Fruit	L_Apple	L_Banana	L_Pear	L_Peach
Apple	(n-1)/n	(n-2)/n	(n-3)/n	(n-4)/n
Banana	-1/n	(n-2)/n	(n-3)/n	(n-4)/n
Pear	-1/n	-2/n	(n-3)/n	(n-4)/n
Peach	-1/n	-2/n	-3/n	(n-4)/n
Plum	-1/n	-2/n	-3/n	-4/n

If we apply the rule, we'll get the following encoded values:

Fruit	L_Apple	L_Banana	L_Pear	L_Peach
Apple	4/5	3/5	2/5	1/5
Banana	-1/5	3/5	2/5	1/5
Pear	-1/5	-2/5	2/5	1/5
Peach	-1/5	-2/5	-3/5	1/5
Plum	-1/5	-2/5	-3/5	-4/5

Backward Difference Coding:

Unlike the Forward Difference Coding, mean of one level of the categorical value is compared to the mean of the previous level.

So again, the rule for our table is represented with the following:

Fruit	L_Apple	L_Banana	L_Pear	L_Peach
Apple	-(n-1)/n	-(n-2)/n	-(n-3)/n	-(n-4)/n
Banana	1/n	-(n-2)/n	-(n-3)/n	-(n-4)/n
Pear	1/n	2/n	-(n-3)/n	-(n-4)/n
Peach	1/n	2/n	3/n	-(n-4)/n
Plum	1/n	2/n	3/n	4/n

Now we can apply these rules to get our encoded values;

Fruit	L_Apple	L_Banana	L_Pear	L_Peach
Apple	-4/5	-3/5	-2/5	-1/5
Banana	1/5	-3/5	-2/5	-1/5
Pear	1/5	2/5	-2/5	-1/5
Peach	1/5	2/5	3/5	-1/5
Plum	1/5	2/5	3/5	4/5

Which encoding scheme to use?

Short answer; it depends.

Long answer:

Given the fact that a lot of the time we're dealing with two types of categorical data, nominal and ordinal, different types of encodings for each are recommended.

For nominal data (un-ordered groups) it's generally not recommended to encode it with something that will give the data some sort of order, unless, you explicitly give it yourself, in which case, you treat it as ordinal group of values.

So if you have, for example, a variable for shirt color with possible values:

Red
Green,
Black,
Yellow
Orange

You can see that there is no apparent order in the list, one color is not better than the rest and neither has any real numerical value aside from the fact they're used for nothing more than labeling.

Knowing this, adequate encoding schemes would be:

One-Hot
Dummy
Deviation
Effects
Simple
Hashing
Any other type of encoding as long as it doesn't introduce some sort of order in an otherwise un-ordered group of values.

In contrast, ordinal data, requires some sort of encoding that will retain the ordinality of variable values, again, if explicity not defined otherwise.

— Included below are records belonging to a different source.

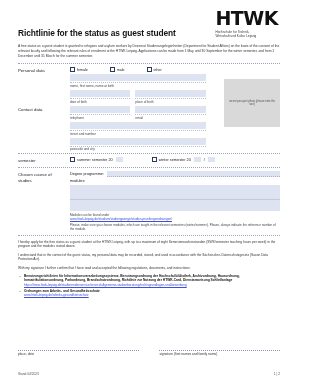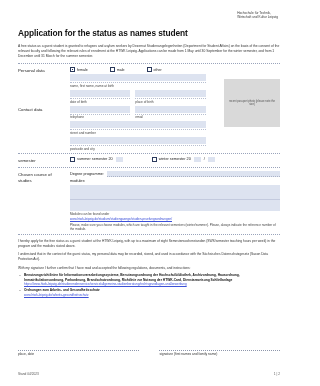--- a/index.html
+++ b/index.html
@@ -88,23 +88,24 @@
 
   .footer { position:absolute; left:18px; right:18px; bottom:10px; display:flex; justify-content:space-between; font-size:3.2px; color:#555; }
 </style>
 </head>
 <body>
 
 <div class="page">
 
   <div class="header">
     <div>
-      <div class="doc-title">Application for the status as names student</div>
+      <div class="doc-title">Richtlinie for the status as guest student</div>
     </div>
     <div class="logo-block">
+      <div class="logo-word">HTWK</div>
       <div class="logo-sub" style="white-space:pre-line">Hochschule für Technik,
 Wirtschaft und Kultur Leipzig</div>
     </div>
   </div>
 
   <div class="intro">A free status as a guest student is granted to refugees and asylum seekers by Dezernat Studienangelegenheiten (Department for Student Affairs) on the basis of the consent of the relevant faculty and following the relevant rules of enrolment at the HTWK Leipzig. Applications can be made from 1 May until 30 September for the winter semester, and from 1 December until 31 March for the summer semester.</div>
 
   <div class="photo-box">
     <div class="photo-text">recent passport photo (please note the size)</div>
   </div>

Recommended encoding schemes would be:

Ordinal (ordered integers)
Binary
One-Hot
Frequency

These recommendations are not a must. You can't and you shouldn't select one and stick with it without knowing your data and what you expect to get as a result.

One example of why it is important to know your data before choosing encoder is having an ordinal variable whose values have different level of "importance", so for example:

Very good
Good
Fine
Bad
Very bad

You can have a case where Good is better than Fine, and Fine is better than Bad, but we don't know how much is "better" or is the difference between neighbouring values always the same or we have a case where Good to Very Good has higher impact than Fine to Good.

Knowing these important details will helps us in choosing the right encoder for your data.